I can't decide whether these people are real or are just trolling for anti-APE sentiment. Do people really think like this?
I also can't help but notice the large number of complainer posts that are coming during school hours. Seems like you could be doing more for your kids than posting here at this time, but maybe that's a little too hands on for this team. Never change!
+ 1
Of course it would have been better if bars/restaurants closed and schools stayed open.
But that isn't something schools can control so they had to react in the face of very high community spread.
Hilarious that the PP thinks APS could force the hand of the county and force it to close bars. What I don't get is why the ire is focused on APS? Why not focus it on the Trump admin, the state or the county? APS had very little control here and just had to react to bad decisions made higher up.
People are just angry, don't know how governments works and want to blame, blame, blame and complain, complain, complain.
Anonymous wrote:Anonymous wrote:Nah, privileged is saying it's better that more people should have died than I should be inconvenienced to help my kid with virtual school this year, but you do you.
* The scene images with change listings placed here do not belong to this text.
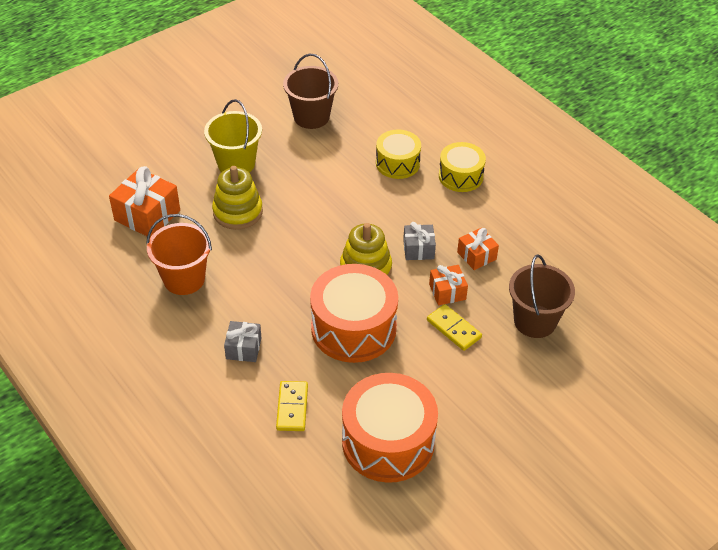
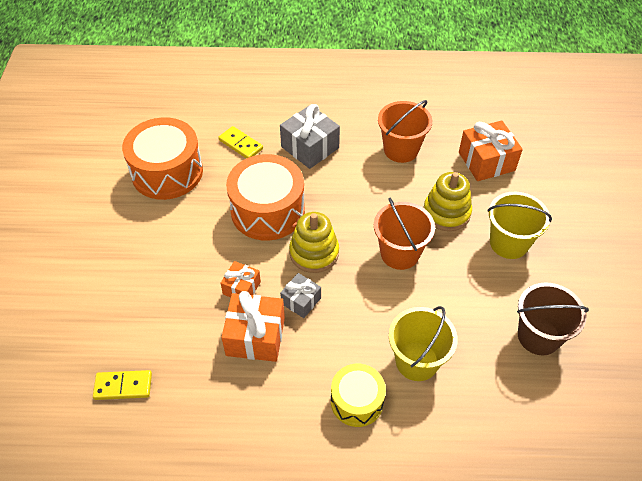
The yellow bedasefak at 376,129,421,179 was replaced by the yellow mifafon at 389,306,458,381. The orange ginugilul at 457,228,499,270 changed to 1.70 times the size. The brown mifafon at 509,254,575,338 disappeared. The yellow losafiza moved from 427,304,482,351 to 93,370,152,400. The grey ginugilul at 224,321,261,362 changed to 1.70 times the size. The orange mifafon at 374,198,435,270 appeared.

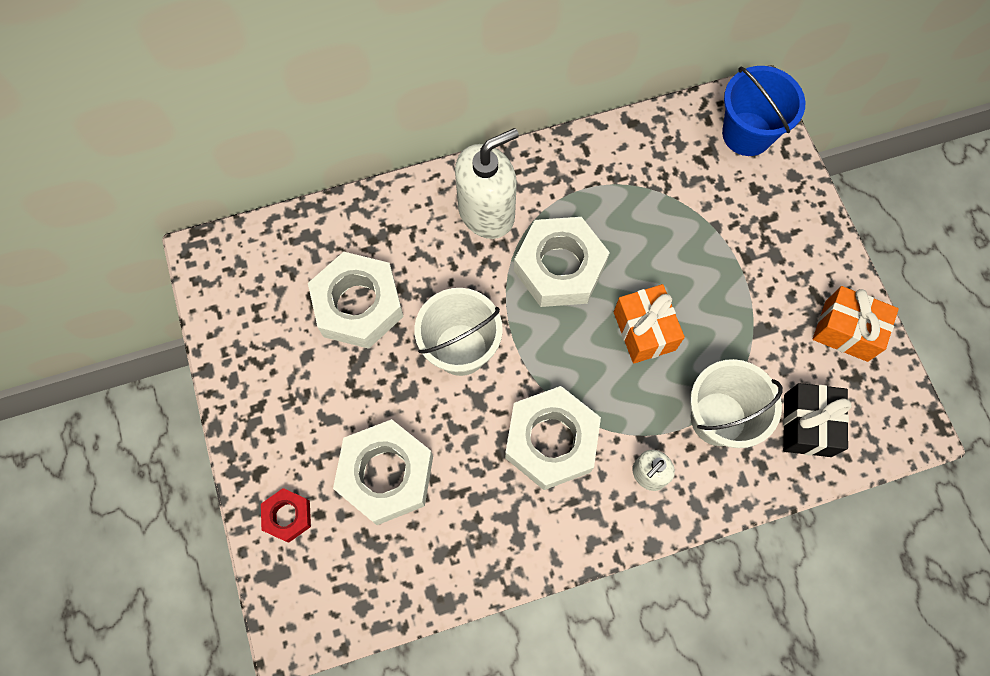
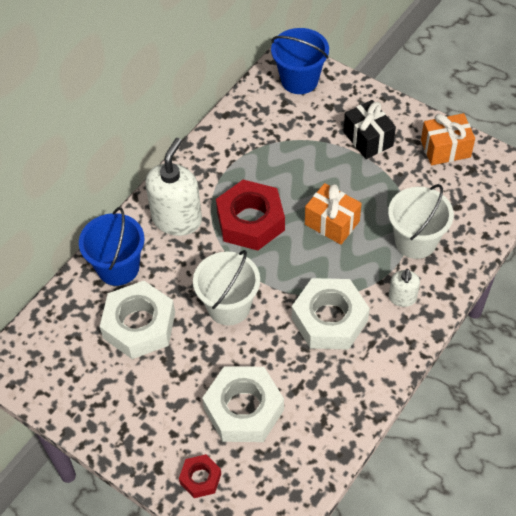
The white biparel at 514,217,610,307 became the red biparel at 216,180,285,251. The black ginugilul moved from 783,383,852,457 to 343,100,396,159. The blue mifafon at 79,207,145,286 appeared.

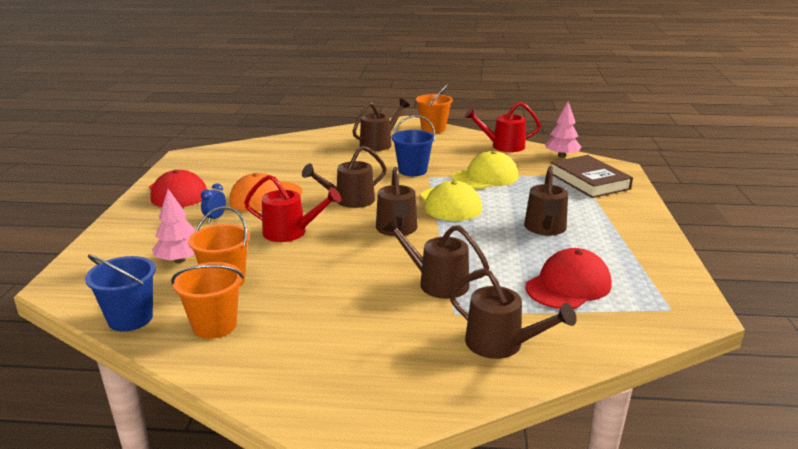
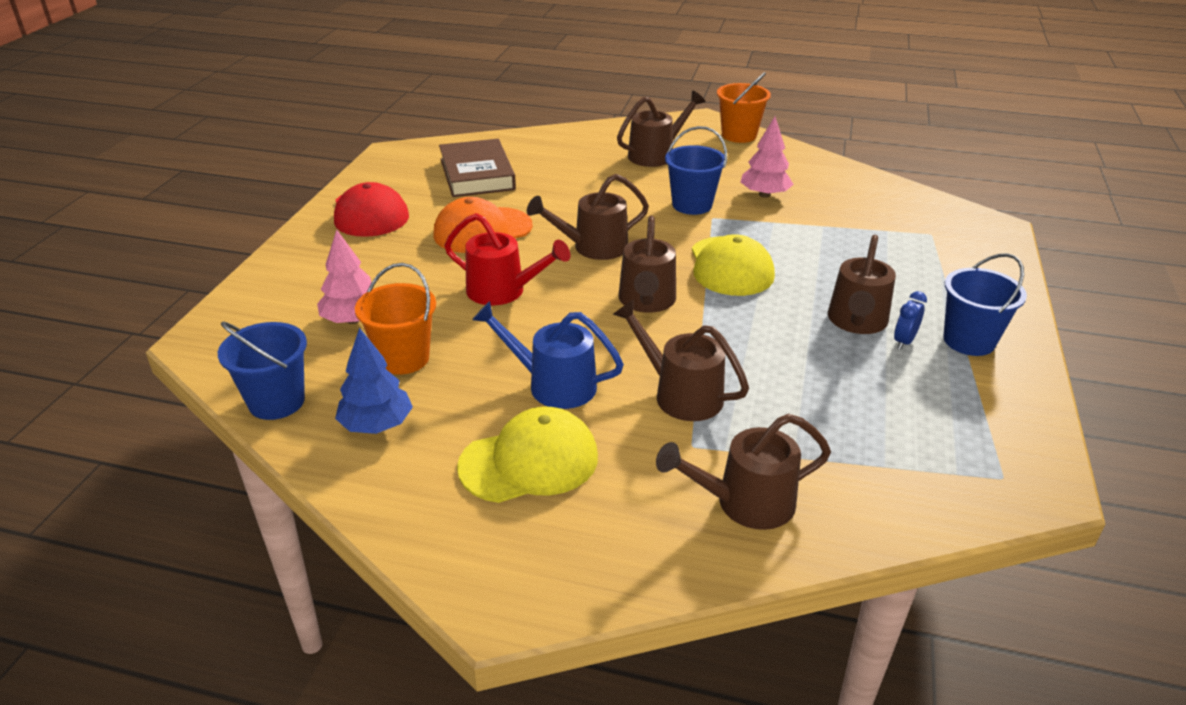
The pink molosan moved from 545,101,581,158 to 740,117,794,198. The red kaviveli at 464,102,541,152 disappeared. The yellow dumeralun moved from 452,151,518,189 to 457,407,598,503. The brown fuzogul moved from 551,155,633,198 to 439,139,516,197. The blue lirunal moved from 201,183,226,223 to 894,291,927,350. The red dumeralun at 525,248,612,309 disappeared. The orange mifafon at 171,262,244,339 was replaced by the blue molosan at 335,327,413,434. The brown kaviveli at 449,268,577,359 turned 120 degrees clockwise. The blue mifafon at 943,253,1027,356 appeared. The blue kaviveli at 472,301,624,409 appeared.

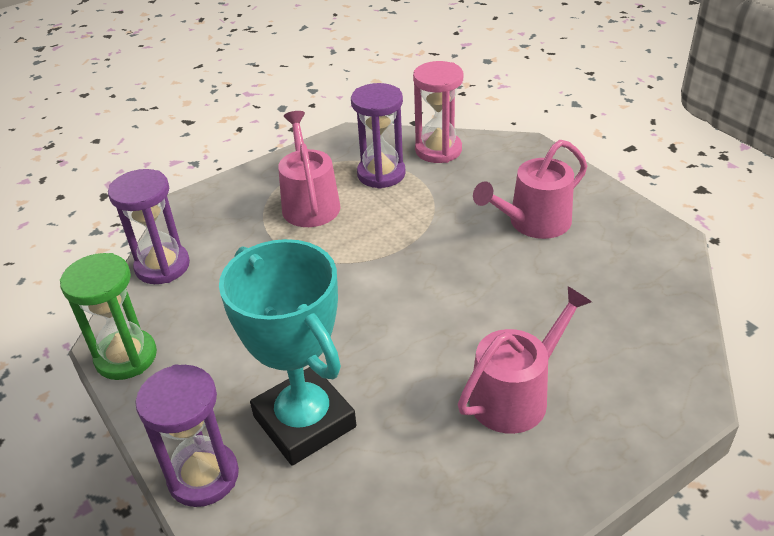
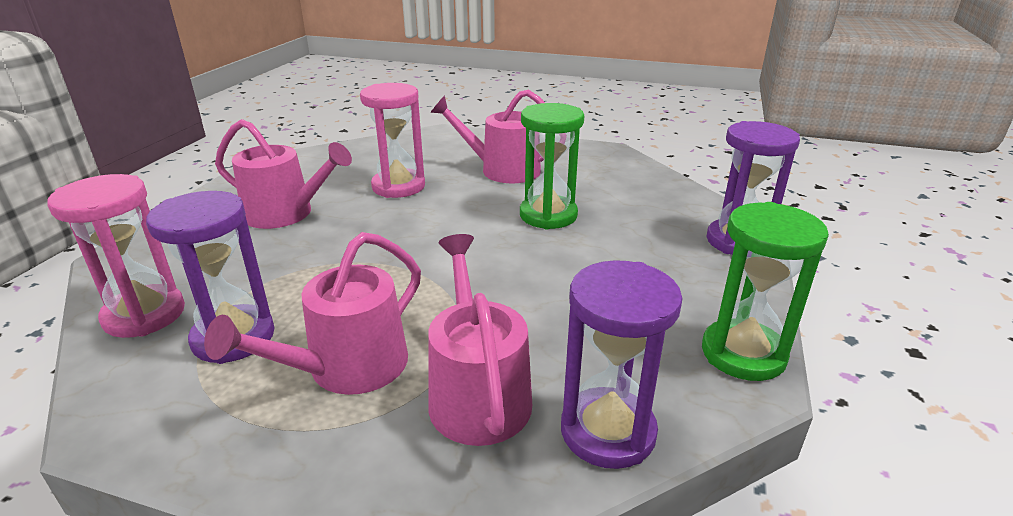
The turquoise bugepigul at 219,239,356,465 disappeared. The pink mezomalek at 360,83,425,198 appeared. The green mezomalek at 520,103,584,229 appeared. The pink kaviveli at 428,234,532,446 appeared.

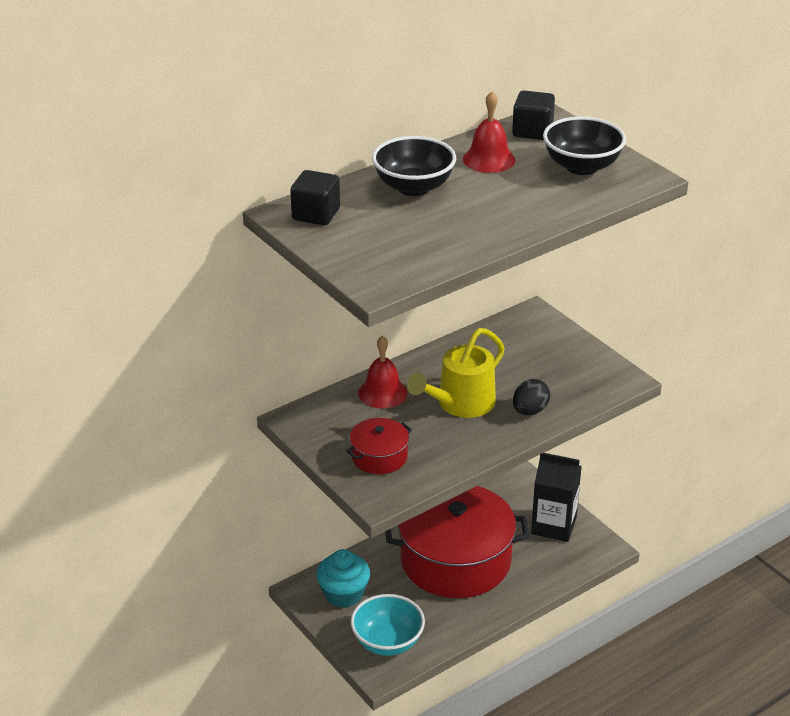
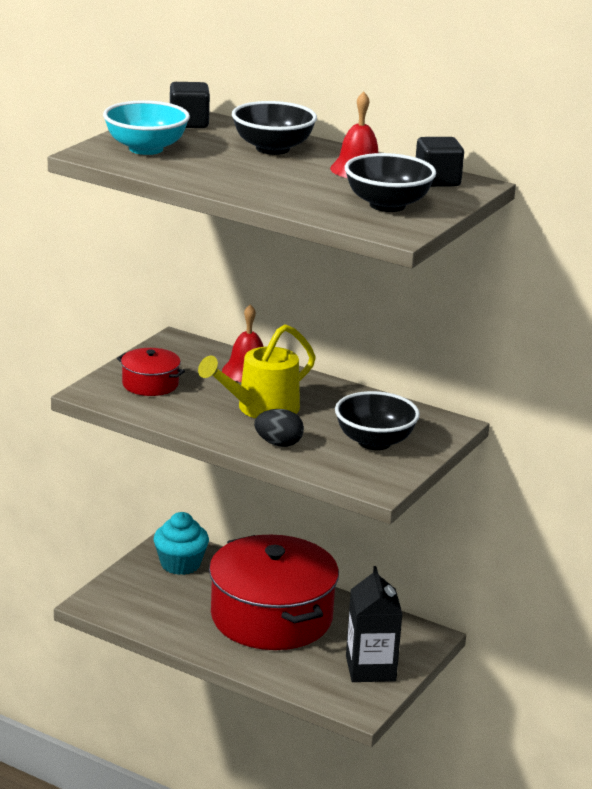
The yellow kaviveli at 407,328,505,418 turned 60 degrees counterclockwise. The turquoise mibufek moved from 350,594,425,656 to 103,100,190,155. The black mibufek at 335,391,420,450 appeared.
False choice. The schools that were open this year have proven that they were not major spreaders and did not increase deaths.
Anonymous wrote:Anonymous wrote:Mystified by these parents who in one breath are appalled by APS not providing all needed education and services this year and in the next breath are wishing APS had played chicken with the health and safety of Arlingtonians. Sure, that seems like a good calculus.
I can't decide whether these people are real or are just trolling for anti-APE sentiment. Do people really think like this?
I also can't help but notice the large number of complainer posts that are coming during school hours. Seems like you could be doing more for your kids than posting here at this time, but maybe that's a little too hands on for this team. Never change!
+ 1
Of course it would have been better if bars/restaurants closed and schools stayed open.
But that isn't something schools can control so they had to react in the face of very high community spread.
Hilarious that the PP thinks APS could force the hand of the county and force it to close bars. What I don't get is why the ire is focused on APS? Why not focus it on the Trump admin, the state or the county? APS had very little control here and just had to react to bad decisions made higher up.
People are just angry, don't know how governments works and want to blame, blame, blame and complain, complain, complain.
Anonymous wrote:Nah, privileged is saying it's better that more people should have died than I should be inconvenienced to help my kid with virtual school this year, but you do you.
Anonymous wrote:No I think APS did a good job trying to balance every different faction's concerns given the information that was available at the time.
I'm glad more people didn't die. I feel bad for the kids who are going through a rough time academically right now, but also feel for the kids who have lost loved ones due to Covid. These academic losses may be felt over the next year or two while parents (hopefully) help kids who are behind catch back up, but the the people who have died from Covid won't be coming back.
Couldn't respond for a while here because I was helping my kid in remote learning. Feel like some of the complaining parents could do more helping and less complaining but ymmv (and it obviously does).
Anonymous wrote:Mystified by these parents who in one breath are appalled by APS not providing all needed education and services this year and in the next breath are wishing APS had played chicken with the health and safety of Arlingtonians. Sure, that seems like a good calculus.
I can't decide whether these people are real or are just trolling for anti-APE sentiment. Do people really think like this?
I also can't help but notice the large number of complainer posts that are coming during school hours. Seems like you could be doing more for your kids than posting here at this time, but maybe that's a little too hands on for this team. Never change!